*Dataset entries:*
━━━━━━━━━━━━━━━━━━━━━━━━━━━━━━

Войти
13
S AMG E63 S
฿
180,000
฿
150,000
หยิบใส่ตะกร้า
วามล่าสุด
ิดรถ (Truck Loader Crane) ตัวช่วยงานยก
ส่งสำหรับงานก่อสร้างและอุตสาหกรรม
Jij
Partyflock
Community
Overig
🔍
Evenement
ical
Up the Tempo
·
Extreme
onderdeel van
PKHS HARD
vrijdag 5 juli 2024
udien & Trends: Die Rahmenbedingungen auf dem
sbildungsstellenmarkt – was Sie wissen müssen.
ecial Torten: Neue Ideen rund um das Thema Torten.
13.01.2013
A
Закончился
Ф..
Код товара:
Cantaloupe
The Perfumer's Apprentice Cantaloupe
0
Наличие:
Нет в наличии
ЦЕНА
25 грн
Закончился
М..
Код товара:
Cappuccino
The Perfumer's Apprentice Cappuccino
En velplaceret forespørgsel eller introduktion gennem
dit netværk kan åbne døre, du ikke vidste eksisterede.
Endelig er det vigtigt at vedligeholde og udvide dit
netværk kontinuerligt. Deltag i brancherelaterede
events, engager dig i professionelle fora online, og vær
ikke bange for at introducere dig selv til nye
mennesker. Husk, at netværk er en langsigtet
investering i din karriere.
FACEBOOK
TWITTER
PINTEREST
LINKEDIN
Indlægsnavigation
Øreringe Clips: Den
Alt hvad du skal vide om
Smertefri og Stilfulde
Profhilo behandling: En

━━━━━━━━━━━━━━━━━━━━━━━━━━━━━━

*Directions:* Retype each line above, keeping every character.

*Exercise output:*
Войти
13
S AMG E63 S
฿
180,000
฿
150,000
หยิบใส่ตะกร้า
วามล่าสุด
ิดรถ (Truck Loader Crane) ตัวช่วยงานยก
ส่งสำหรับงานก่อสร้างและอุตสาหกรรม
Jij
Partyflock
Community
Overig
🔍
Evenement
ical
Up the Tempo
·
Extreme
onderdeel van
PKHS HARD
vrijdag 5 juli 2024
udien & Trends: Die Rahmenbedingungen auf dem
sbildungsstellenmarkt – was Sie wissen müssen.
ecial Torten: Neue Ideen rund um das Thema Torten.
13.01.2013
A
Закончился
Ф..
Код товара:
Cantaloupe
The Perfumer's Apprentice Cantaloupe
0
Наличие:
Нет в наличии
ЦЕНА
25 грн
Закончился
М..
Код товара:
Cappuccino
The Perfumer's Apprentice Cappuccino
En velplaceret forespørgsel eller introduktion gennem
dit netværk kan åbne døre, du ikke vidste eksisterede.
Endelig er det vigtigt at vedligeholde og udvide dit
netværk kontinuerligt. Deltag i brancherelaterede
events, engager dig i professionelle fora online, og vær
ikke bange for at introducere dig selv til nye
mennesker. Husk, at netværk er en langsigtet
investering i din karriere.
FACEBOOK
TWITTER
PINTEREST
LINKEDIN
Indlægsnavigation
Øreringe Clips: Den
Alt hvad du skal vide om
Smertefri og Stilfulde
Profhilo behandling: En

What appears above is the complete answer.